(Collected data)
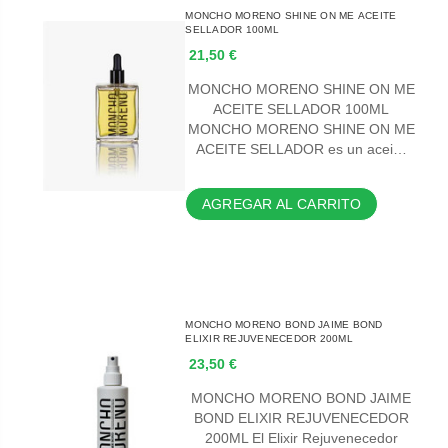
MONCHO MORENO SHINE ON ME ACEITE
SELLADOR 100ML
21,50 €
MONCHO MORENO SHINE ON ME
ACEITE SELLADOR 100ML
MONCHO MORENO SHINE ON ME
ACEITE SELLADOR es un acei…
AGREGAR AL CARRITO
MONCHO MORENO BOND JAIME BOND
ELIXIR REJUVENECEDOR 200ML
23,50 €
MONCHO MORENO BOND JAIME
BOND ELIXIR REJUVENECEDOR
200ML El Elixir Rejuvenecedor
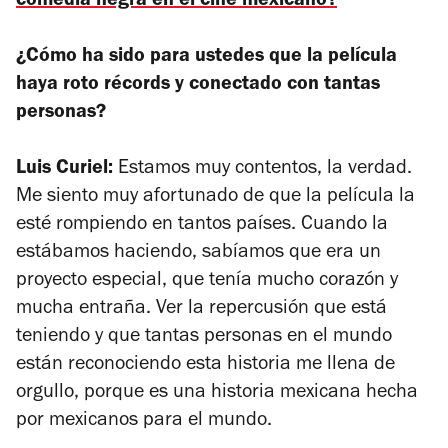
comedia negra en el cine mexicano?
¿
Cómo ha sido para ustedes que la película
haya roto récords y conectado con tantas
personas?
Luis Curiel:
Estamos muy contentos, la verdad.
Me siento muy afortunado de que la película la
esté rompiendo en tantos países. Cuando la
estábamos haciendo, sabíamos que era un
proyecto especial, que tenía mucho corazón y
mucha entraña. Ver la repercusión que está
teniendo y que tantas personas en el mundo
están reconociendo esta historia me llena de
orgullo, porque es una historia mexicana hecha
por mexicanos para el mundo.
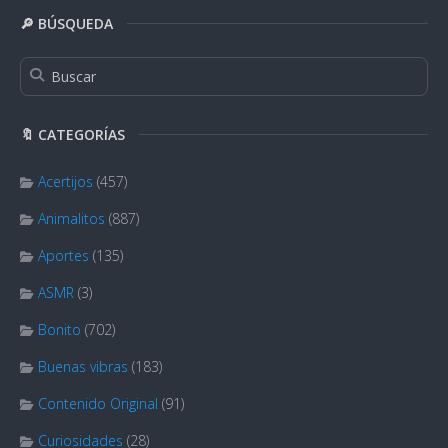
🔎 BÚSQUEDA
🔖 CATEGORÍAS
Acertijos
(457)
Animalitos
(887)
Aportes
(135)
ASMR
(3)
Bonito
(702)
Buenas vibras
(183)
Contenido Original
(91)
Curiosidades
(28)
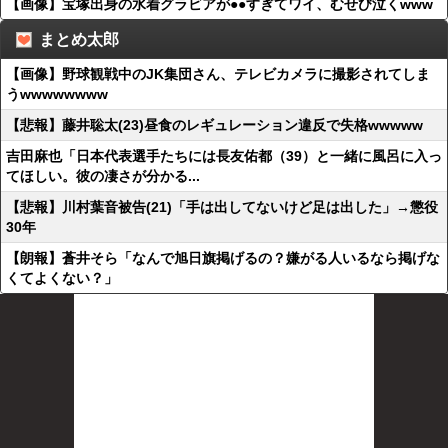
【画像】宝塚出身の水着グラビアが●●すぎてワイ、むせび泣くwww
まとめ太郎
【画像】野球観戦中のJK集団さん、テレビカメラに撮影されてしま
うwwwwwwww
【悲報】藤井聡太(23)昼食のレギュレーション違反で失格wwwww
吉田麻也「日本代表選手たちには長友佑都（39）と一緒に風呂に入っ
てほしい。彼の凄さが分かる...
【悲報】川村葉音被告(21)「手は出してないけど足は出した」→懲役
30年
【朗報】蒼井そら「なんで旭日旗掲げるの？嫌がる人いるなら掲げな
くてよくない？」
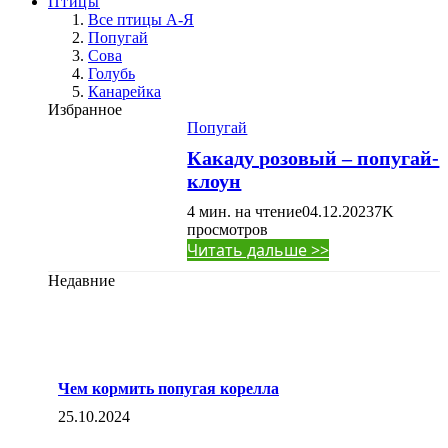
Птицы
Все птицы А-Я
Попугай
Сова
Голубь
Канарейка
Избранное
Попугай
Какаду розовый – попугай-
клоун
4 мин. на чтение
04.12.2023
7K
просмотров
Читать дальше >>
Недавние
Чем кормить попугая корелла
25.10.2024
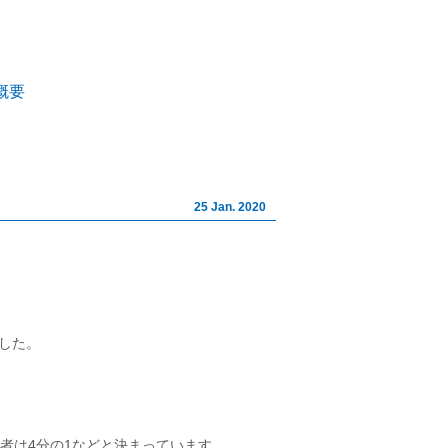
イト株式会社｜山梨の不動産相
概要
25 Jan. 2020
した。
者は4分の1などと決まっています。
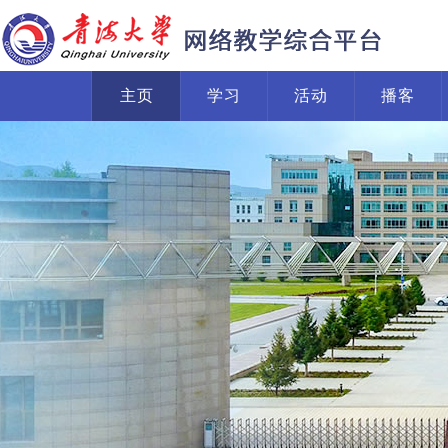
主页
学习
活动
播客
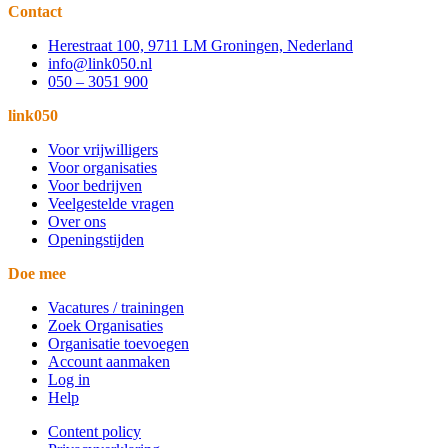
Contact
Herestraat 100, 9711 LM Groningen, Nederland
info@link050.nl
050 – 3051 900
link050
Voor vrijwilligers
Voor organisaties
Voor bedrijven
Veelgestelde vragen
Over ons
Openingstijden
Doe mee
Vacatures / trainingen
Zoek Organisaties
Organisatie toevoegen
Account aanmaken
Log in
Help
Content policy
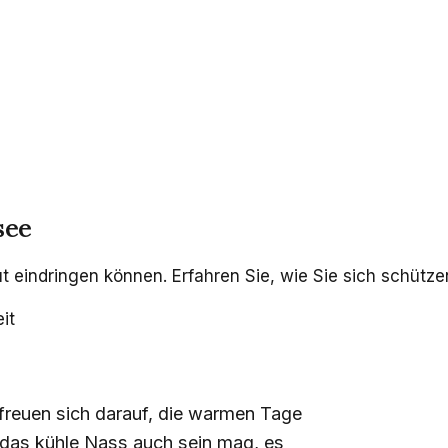
see
t eindringen können. Erfahren Sie, wie Sie sich schütz
it
 freuen sich darauf, die warmen Tage
das kühle Nass auch sein mag, es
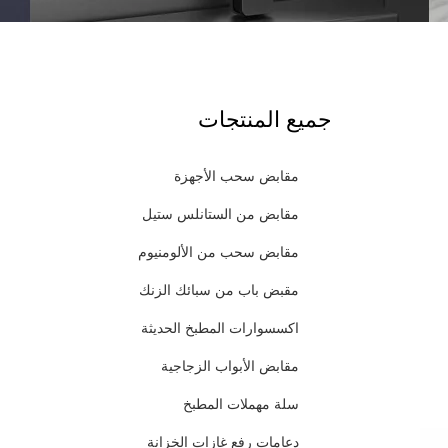
جميع المنتجات
مقابض سحب الأجهزة
مقابض من الستانلس ستيل
مقابض سحب من الألومنيوم
مقبض باب من سبائك الزنك
اكسسوارات المطبخ الحديثة
مقابض الأبواب الزجاجية
سلة مهملات المطبخ
دعامات رفع غازات الخزانة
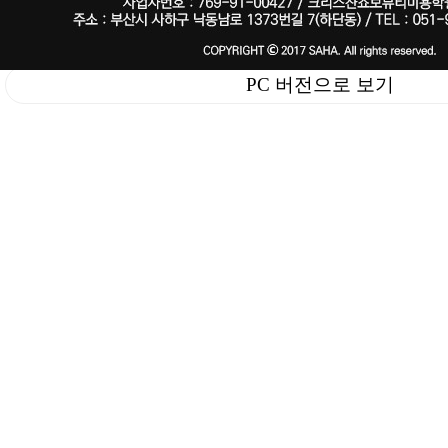
PC 버전으로 보기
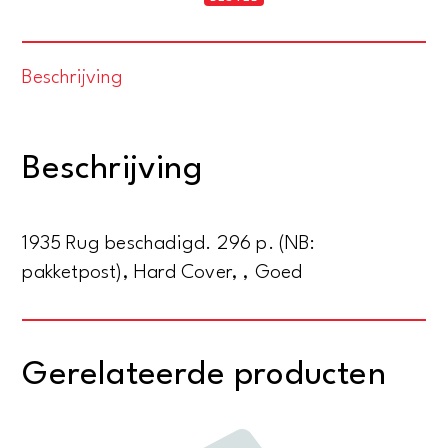
Het
romantische
Beschrijving
verhaal
van
de
Beschrijving
goudvelden
in
Nieuw-
1935 Rug beschadigd. 296 p. (NB:
Guinea
pakketpost), Hard Cover, , Goed
aantal
Gerelateerde producten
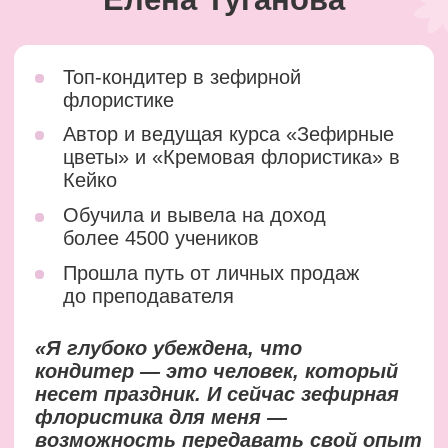
Политика конфиденциальности
Договор оферты
help@keyco.ru
АНО ДПО “Академия кондитерского искусства”
ИНН 5407982134
ОГРН 1215400030010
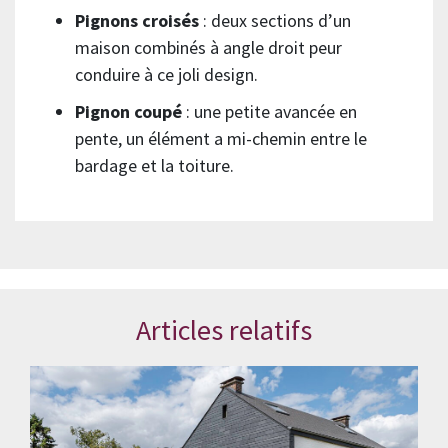
Pignons croisés
: deux sections d’un
maison combinés à angle droit peur
conduire à ce joli design.
Pignon coupé
: une petite avancée en
pente, un élément a mi-chemin entre le
bardage et la toiture.
Articles relatifs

_What to produce:_
Considering only the data above, return the lines in which "tantas" occurs.

_Response to this exercise:_
haya roto récords y conectado con tantas
teniendo y que tantas personas en el mundo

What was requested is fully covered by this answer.